**Work task**. Reproduce all of the entries character for character, while leaving out any pictures they contain.

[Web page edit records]
Segment Open

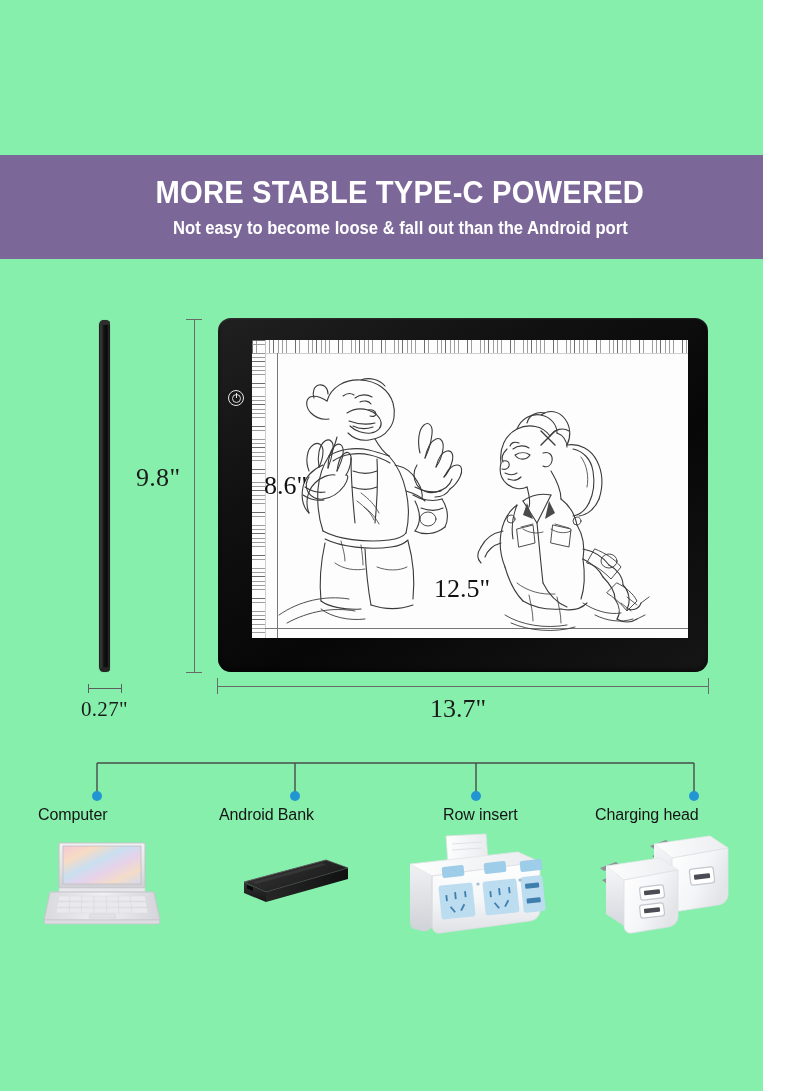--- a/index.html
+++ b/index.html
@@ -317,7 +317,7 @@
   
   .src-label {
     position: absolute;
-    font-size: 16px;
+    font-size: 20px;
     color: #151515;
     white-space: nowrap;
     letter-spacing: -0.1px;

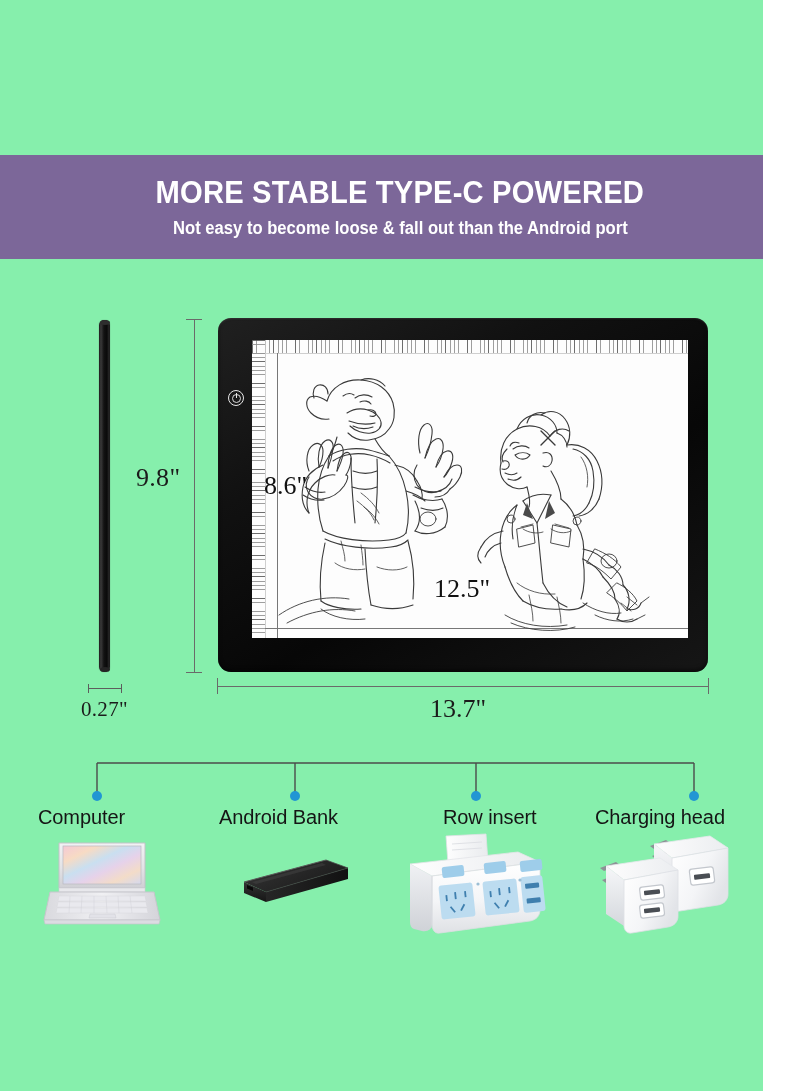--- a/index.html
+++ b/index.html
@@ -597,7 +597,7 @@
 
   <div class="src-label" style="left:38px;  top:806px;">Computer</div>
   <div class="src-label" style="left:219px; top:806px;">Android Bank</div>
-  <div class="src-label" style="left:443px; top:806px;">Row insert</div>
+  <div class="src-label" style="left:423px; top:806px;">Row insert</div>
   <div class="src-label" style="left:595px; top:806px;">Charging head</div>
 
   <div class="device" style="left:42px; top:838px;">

Segment Closed

**Written answer**.
--- a/index.html
+++ b/index.html
@@ -317,7 +317,7 @@
   
   .src-label {
     position: absolute;
-    font-size: 16px;
+    font-size: 20px;
     color: #151515;
     white-space: nowrap;
     letter-spacing: -0.1px;

--- a/index.html
+++ b/index.html
@@ -597,7 +597,7 @@
 
   <div class="src-label" style="left:38px;  top:806px;">Computer</div>
   <div class="src-label" style="left:219px; top:806px;">Android Bank</div>
-  <div class="src-label" style="left:443px; top:806px;">Row insert</div>
+  <div class="src-label" style="left:423px; top:806px;">Row insert</div>
   <div class="src-label" style="left:595px; top:806px;">Charging head</div>
 
   <div class="device" style="left:42px; top:838px;">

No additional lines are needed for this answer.